India, the Democratic Republic of the Congo (DRC) and the US are among the top 10 most dangerous countries for women, according to a new poll by Thomson Reuters Foundation.
The organisation surveyed nearly 550 experts focused on women’s issues, asking them to rank countries based on a number of key issues, including access to healthcare, prevalence of sexual abuse and discrimination.
The experts ranked India as the most dangerous country for women.
“The world’s second most populous nation, with 1.3 billion people, ranked as the most dangerous on three of the topic questions – the risk of sexual violence and harassment against women, the danger women face from cultural, tribal and traditional practices, and the country where women are most in danger of human trafficking including forced labour, sex slavery and domestic servitude,” the findings said.
The report specifically pointed to the 2012 gang rape and murder of Jyoti Singh, a 23-year-old physiotherapy student.
The rape of Singh caused widespread protests and drew international attention over violence against women.
The last time Thomson Reuters Foundation conducted the poll, India ranked fourth overall.
This year’s survey listed Afghanistan as the second most dangerous country for women.

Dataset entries
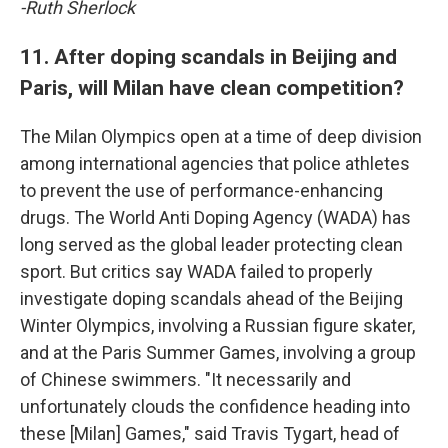
-Ruth Sherlock
11. After doping scandals in Beijing and
Paris, will Milan have clean competition?
The Milan Olympics open at a time of deep division
among international agencies that police athletes
to prevent the use of performance-enhancing
drugs. The World Anti Doping Agency (WADA) has
long served as the global leader protecting clean
sport. But critics say WADA failed to properly
investigate doping scandals ahead of the Beijing
Winter Olympics, involving a Russian figure skater,
and at the Paris Summer Games, involving a group
of Chinese swimmers. "It necessarily and
unfortunately clouds the confidence heading into
these [Milan] Games," said Travis Tygart, head of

ACTIVITY A ▸
Reformat the records, from their first line through the line containing "Winter Olympics, involving", inclusive, as a Markdown table with the columns Row and Record line, skipping blank lines and omitting the pictures.
ACTIVITY B ▸
Continue the text about the poll on the most dangerous countries for women, picking up after its last sentence.
The text and the records come from two unrelated sources.

ANSWER AREA A ▸
| Row | Record line |
|---|---|
| 1 | -Ruth Sherlock |
| 2 | 11. After doping scandals in Beijing and |
| 3 | Paris, will Milan have clean competition? |
| 4 | The Milan Olympics open at a time of deep division |
| 5 | among international agencies that police athletes |
| 6 | to prevent the use of performance-enhancing |
| 7 | drugs. The World Anti Doping Agency (WADA) has |
| 8 | long served as the global leader protecting clean |
| 9 | sport. But critics say WADA failed to properly |
| 10 | investigate doping scandals ahead of the Beijing |
| 11 | Winter Olympics, involving a Russian figure skater, |

ANSWER AREA B ▸
The country was ranked the most dangerous on the topics of non-sexual violence, including conflicted-related violence and domestic abuse, access to healthcare and access to economic resources.
The DRC was ranked seventh. It came in second in the 2011 poll.
On a visit to the DRC earlier this year, Norwegian Refugee Council chief Jan Egeland said that women and children were being exposed to the “worst sexual abuse ever”.
According to the United Nations, about 4.3 million people are internally displaced in the country due to violence aggravated by a political crisis sparked by President Joseph Kabila’s refusal to step down at the end of his mandate in 2016.
The United States was listed as the 10th most dangerous country for women, ranking third on the question of sexual violence and sixth on the issue of non-sexual violence.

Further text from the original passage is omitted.